MADISON, Wis. (11/26/13)--The Filene Research Institute will test four products to benefit low- and moderate-income consumers in its new financial services incubator.
The four products were selected from more than 20 submissions. An advisory panel of financial institution staff, researchers and industry analysts helped Filene choose the products.
Filene's financial services incubator was launched with a 30-month grant of $700,000 from the Ford Foundation to benefit underbanked consumers. The incubator will test, package and scale financial products that Filene deems innovative and viable to aid low-and-moderate-income U.S. consumers and provide alternatives to predatory products.

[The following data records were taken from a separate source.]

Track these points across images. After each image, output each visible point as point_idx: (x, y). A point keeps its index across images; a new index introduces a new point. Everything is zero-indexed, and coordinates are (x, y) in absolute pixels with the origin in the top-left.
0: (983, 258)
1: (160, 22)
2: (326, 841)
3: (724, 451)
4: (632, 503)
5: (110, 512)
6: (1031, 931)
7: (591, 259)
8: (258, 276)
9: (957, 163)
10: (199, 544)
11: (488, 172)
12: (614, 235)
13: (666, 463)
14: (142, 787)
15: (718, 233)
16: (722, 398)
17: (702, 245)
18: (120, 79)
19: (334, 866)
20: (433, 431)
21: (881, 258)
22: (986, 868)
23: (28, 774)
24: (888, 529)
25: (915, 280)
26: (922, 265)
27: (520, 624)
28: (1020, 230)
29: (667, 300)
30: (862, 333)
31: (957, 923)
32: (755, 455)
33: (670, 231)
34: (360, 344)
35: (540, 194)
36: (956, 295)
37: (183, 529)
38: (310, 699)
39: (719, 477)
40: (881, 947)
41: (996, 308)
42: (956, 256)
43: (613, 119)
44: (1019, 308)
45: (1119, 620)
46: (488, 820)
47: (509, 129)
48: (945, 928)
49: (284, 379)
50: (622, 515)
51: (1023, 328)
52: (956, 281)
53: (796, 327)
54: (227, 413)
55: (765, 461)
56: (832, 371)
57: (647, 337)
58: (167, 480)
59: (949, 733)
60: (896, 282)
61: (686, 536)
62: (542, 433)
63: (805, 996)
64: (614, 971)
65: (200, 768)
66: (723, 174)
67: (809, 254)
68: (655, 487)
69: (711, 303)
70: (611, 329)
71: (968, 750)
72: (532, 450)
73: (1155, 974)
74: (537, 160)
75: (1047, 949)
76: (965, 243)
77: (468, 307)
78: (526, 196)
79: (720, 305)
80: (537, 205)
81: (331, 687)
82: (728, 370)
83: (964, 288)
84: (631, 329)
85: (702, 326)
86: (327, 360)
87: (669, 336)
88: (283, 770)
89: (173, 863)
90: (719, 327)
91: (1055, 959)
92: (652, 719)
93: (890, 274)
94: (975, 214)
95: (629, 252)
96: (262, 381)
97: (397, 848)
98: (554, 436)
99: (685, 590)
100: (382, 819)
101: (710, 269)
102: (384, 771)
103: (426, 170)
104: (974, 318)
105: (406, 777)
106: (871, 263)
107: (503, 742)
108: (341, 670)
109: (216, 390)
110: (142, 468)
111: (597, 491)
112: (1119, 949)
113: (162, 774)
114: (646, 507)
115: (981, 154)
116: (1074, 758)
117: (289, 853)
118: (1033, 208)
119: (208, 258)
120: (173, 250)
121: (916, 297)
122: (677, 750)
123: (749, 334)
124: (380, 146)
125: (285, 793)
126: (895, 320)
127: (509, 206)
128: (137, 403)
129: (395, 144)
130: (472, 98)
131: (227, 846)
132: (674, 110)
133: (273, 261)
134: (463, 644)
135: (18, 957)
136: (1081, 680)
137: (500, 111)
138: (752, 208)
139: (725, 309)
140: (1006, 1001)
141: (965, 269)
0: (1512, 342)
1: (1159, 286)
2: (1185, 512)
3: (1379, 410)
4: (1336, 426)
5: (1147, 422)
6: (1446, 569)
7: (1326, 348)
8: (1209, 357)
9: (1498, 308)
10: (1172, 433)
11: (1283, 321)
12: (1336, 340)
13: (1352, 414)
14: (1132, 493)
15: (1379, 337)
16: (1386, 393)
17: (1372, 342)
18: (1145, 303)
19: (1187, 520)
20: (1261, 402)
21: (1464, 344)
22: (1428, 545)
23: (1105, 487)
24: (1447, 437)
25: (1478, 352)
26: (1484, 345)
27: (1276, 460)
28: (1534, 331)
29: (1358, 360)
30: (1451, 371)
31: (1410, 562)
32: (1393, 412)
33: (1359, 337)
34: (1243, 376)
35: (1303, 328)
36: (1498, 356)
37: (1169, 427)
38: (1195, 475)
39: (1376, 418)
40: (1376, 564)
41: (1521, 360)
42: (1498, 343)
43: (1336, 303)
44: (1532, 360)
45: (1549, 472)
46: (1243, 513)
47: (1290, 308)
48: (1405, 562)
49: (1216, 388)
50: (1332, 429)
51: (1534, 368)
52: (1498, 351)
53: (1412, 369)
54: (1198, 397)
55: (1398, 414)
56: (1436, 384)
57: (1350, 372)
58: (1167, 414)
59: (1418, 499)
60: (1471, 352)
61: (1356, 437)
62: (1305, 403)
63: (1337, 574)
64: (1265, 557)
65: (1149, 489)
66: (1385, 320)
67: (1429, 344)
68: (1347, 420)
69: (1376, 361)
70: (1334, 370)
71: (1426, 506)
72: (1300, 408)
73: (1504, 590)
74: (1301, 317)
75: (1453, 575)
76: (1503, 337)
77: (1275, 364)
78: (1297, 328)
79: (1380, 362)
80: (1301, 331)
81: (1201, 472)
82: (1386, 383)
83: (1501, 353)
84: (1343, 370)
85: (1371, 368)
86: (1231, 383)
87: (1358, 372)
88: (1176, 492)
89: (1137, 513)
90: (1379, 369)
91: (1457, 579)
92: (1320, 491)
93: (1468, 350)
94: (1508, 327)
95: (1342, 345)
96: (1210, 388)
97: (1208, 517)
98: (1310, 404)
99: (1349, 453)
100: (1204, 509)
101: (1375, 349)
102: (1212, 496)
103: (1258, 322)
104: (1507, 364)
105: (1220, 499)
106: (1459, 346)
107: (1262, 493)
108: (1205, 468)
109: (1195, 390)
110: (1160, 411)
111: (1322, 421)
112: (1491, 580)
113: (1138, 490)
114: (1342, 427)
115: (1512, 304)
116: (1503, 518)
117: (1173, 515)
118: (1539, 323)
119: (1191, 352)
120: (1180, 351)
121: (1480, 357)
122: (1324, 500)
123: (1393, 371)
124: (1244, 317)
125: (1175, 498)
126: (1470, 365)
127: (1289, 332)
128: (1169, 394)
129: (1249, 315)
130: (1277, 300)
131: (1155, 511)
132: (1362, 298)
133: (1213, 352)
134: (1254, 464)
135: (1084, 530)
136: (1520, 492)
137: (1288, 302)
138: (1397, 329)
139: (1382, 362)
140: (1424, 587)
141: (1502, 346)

The products to be tested include:
- Non-prime Auto Lending, from the National Credit Union Foundation. The program helps lenders fairly price and manage non-prime auto loans, incorporating the Lower Interest For Timeliness (LIFT) idea introduced by Filene's i3 innovation team. LIFT is a loan feature that reduces interest rates when members make on-time payments.
- Borrow and Save, from the National Federation of Community Development Credit Unions. This product increases consumers' economic security by providing an affordable small-dollar loan with a payment term that makes sense for them. A built-in savings component also helps consumers to self-fund their emergencies instead of borrowing money to handle them.
- Pay Yourself Back, from Innovations in Poverty Action. As an add-on to any loan type, this product seamlessly converts borrowers into savers. Leveraging the habits formed by regularly making loan payments, it encourages consumers to keep making regular payments (or a portion of it) to themselves after the loan is paid off.
- Employer Sponsored Income, Advance Loan, from North Country FCU, Chittenden, Vt. This small-dollar loan program is offered to employees of select employer groups partnered with credit unions. Loan payments are auto-deducted from direct-deposited paychecks. Once the loan is paid, employees may continue making payments into savings accounts.